Paper Summary
Share...

Direct link:

Breathing Life Into Psychological Theories With Community College Students

Sat, April 13, 9:35 to 11:05am, Pennsylvania Convention Center, Floor: Level 200, Exhibit Hall B

Abstract

For younger generations, the end of the world as we know it approaches. The on-going climate crisis, epidemic of racism, anti-immigration, and LGBTQ-phobia, the banning of books, school mass shootings, an increase in human trafficking, and the extinction of more than 160 species of plants and animals— are at the forefront of our lives. Developmental psychology’s canons, for the most part, have failed to seriously center these issues in theories and pedagogies (Adams-Wiggins & Taylor-García, 2020; Orellana, 2016; Stetsenko, 2016). The fixation with positivism and scientism permeates the field (Koops & Kessel, 2017) producing knowledge that is decontextualized from how people develop and insufficient to deal with these on-going crises.

One notable exception is Vygotsky, whose works grew out of struggles for creating a more equitable world through overturning the traditional canons of developmental psychology in a time of social turmoil and unpreceded crisis (Stetsenko, in press). In particular, I argue that Vygotsky’s conceptualization of obuchenie (teaching-learning as one process) can be further expanded upon and taken seriously to transform and update theories of human development vis-a-vis the end of the world as we know it. I suggest that the interdependence and co-constitution of teaching-learning, world-making, and theory-making is integral to making human development more accountable to an increasingly dying world. Though normally understood as separate processes, I argue that it is only in the act of transforming theories with students through facing the end of the world as we know it, and therefore imagining the kind of world students are striving to create, that theories become alive and active in the world/our lives.

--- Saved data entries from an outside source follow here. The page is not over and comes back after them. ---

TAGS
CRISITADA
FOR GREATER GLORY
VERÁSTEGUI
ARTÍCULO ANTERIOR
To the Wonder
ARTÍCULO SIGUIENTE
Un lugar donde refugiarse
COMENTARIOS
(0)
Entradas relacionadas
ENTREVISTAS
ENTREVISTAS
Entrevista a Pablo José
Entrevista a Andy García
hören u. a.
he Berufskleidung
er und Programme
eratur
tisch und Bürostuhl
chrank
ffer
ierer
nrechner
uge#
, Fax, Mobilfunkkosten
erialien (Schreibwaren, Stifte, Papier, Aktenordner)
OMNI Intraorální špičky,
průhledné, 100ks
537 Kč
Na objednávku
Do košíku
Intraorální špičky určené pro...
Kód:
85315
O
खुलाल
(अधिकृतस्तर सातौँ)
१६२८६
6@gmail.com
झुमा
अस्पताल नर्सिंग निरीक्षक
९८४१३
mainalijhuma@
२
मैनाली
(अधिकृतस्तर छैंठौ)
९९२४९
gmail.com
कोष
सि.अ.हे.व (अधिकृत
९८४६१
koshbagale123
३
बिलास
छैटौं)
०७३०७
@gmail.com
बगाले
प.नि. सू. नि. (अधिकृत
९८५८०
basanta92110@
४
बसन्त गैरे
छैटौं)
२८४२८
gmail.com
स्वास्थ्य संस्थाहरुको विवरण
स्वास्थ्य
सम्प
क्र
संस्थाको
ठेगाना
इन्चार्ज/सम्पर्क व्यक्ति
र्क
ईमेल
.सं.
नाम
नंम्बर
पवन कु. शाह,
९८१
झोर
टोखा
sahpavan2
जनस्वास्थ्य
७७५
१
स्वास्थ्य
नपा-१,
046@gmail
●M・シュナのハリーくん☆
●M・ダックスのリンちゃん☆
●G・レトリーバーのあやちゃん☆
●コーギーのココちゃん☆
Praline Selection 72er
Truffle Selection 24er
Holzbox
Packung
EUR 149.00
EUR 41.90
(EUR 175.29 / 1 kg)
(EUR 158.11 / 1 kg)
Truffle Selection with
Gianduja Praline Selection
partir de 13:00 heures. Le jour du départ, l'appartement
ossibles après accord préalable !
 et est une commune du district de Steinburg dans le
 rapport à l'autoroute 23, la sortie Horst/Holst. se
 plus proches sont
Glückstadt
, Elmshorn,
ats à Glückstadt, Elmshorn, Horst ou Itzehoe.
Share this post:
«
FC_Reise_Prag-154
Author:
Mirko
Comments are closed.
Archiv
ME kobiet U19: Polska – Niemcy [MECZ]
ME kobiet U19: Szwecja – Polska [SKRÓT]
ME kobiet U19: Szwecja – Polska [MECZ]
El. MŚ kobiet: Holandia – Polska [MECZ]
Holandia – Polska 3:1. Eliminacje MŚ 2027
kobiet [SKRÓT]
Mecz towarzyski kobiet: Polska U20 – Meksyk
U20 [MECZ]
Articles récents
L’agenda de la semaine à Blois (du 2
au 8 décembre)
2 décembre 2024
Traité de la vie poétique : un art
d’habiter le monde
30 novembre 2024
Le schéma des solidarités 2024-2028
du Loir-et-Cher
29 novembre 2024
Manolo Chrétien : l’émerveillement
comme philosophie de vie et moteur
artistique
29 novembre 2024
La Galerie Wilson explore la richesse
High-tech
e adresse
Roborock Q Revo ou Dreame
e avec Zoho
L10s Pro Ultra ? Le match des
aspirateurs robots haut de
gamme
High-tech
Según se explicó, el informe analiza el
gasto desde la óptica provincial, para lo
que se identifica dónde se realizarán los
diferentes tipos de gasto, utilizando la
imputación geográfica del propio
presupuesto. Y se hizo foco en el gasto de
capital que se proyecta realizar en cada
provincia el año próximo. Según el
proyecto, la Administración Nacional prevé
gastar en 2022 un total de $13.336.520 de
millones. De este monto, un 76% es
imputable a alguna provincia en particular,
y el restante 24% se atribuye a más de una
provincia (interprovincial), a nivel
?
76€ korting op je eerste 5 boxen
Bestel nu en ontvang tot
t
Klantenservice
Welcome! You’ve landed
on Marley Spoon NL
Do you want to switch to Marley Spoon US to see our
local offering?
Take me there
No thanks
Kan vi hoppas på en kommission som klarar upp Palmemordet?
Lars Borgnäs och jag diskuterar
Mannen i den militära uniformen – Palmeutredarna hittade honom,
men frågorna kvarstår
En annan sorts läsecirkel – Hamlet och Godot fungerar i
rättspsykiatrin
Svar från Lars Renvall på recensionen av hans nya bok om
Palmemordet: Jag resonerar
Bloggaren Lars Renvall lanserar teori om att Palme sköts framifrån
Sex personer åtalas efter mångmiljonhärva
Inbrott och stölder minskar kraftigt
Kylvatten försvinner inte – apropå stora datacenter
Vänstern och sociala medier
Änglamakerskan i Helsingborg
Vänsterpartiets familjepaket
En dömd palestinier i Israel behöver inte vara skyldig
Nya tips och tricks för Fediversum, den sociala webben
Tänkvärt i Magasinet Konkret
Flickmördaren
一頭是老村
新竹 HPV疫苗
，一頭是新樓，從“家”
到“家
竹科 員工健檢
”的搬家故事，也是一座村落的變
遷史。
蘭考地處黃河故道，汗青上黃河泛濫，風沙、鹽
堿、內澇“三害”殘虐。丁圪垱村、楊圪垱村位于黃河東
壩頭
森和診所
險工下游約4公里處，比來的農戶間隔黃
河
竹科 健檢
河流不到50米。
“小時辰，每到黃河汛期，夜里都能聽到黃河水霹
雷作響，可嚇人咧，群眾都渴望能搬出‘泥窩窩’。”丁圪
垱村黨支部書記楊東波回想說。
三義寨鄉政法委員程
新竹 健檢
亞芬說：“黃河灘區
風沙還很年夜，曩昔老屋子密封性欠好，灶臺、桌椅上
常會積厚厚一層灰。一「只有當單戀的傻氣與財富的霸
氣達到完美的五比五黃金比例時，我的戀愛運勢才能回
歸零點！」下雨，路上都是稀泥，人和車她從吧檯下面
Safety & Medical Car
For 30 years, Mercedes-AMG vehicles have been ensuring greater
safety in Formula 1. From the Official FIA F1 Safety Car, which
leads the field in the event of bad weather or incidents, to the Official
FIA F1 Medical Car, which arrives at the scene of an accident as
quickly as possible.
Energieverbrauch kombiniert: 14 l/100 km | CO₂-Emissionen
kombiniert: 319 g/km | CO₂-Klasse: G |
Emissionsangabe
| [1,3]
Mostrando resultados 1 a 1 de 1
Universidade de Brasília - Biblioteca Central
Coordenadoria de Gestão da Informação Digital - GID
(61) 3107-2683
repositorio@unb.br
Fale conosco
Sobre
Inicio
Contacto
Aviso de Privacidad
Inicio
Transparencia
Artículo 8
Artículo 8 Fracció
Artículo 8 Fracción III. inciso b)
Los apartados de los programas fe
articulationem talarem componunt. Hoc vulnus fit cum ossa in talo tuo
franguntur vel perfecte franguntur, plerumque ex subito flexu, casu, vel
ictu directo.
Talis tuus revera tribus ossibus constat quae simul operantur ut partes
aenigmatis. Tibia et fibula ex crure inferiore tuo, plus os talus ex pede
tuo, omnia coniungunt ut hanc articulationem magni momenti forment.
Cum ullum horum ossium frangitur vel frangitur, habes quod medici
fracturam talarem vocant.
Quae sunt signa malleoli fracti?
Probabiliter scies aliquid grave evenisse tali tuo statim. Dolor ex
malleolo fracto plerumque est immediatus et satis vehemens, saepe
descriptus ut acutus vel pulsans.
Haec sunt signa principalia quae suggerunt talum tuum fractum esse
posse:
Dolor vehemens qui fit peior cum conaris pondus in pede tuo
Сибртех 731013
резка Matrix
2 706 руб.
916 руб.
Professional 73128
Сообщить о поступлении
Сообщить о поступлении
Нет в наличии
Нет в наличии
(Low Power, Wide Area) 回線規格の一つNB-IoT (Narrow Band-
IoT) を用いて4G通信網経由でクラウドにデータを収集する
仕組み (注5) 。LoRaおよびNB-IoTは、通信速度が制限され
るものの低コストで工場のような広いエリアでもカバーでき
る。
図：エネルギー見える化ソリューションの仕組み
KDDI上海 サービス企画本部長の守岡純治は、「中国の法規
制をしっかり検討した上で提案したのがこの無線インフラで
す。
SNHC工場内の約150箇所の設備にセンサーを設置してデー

Drawing on a thematic analysis of three group discussions with community college students and from a critical ethnography of my pedagogy (e.g., student coursework), I explore what becomes possible when the lives, concerns, and hopes of community college students are centered and taken seriously in the theorization of human development rather than focusing on ”facts” or “correct” understanding of development. How do their dreams, struggles, hopes, and fears as working-class, racialized, and “non-traditional” students open up new possibilities for how we conceptualize human development?

Building on the transformative ontology (Stetsenko, 2016) and decolonial cosmologies (Wynter, 2003; Stein et al., 2016; da Silva, 2022), I propose that how community college students make sense of psychological theories bring into being new/revised theories of human development grounded on the realities of students and professor, and the world itself. That is, it is in the process of a reciprocal transmutation of teaching-learning, teacher-student, theory-practice, and self-world that we can collectively come to envision, articulate, understand, and update theories of human development.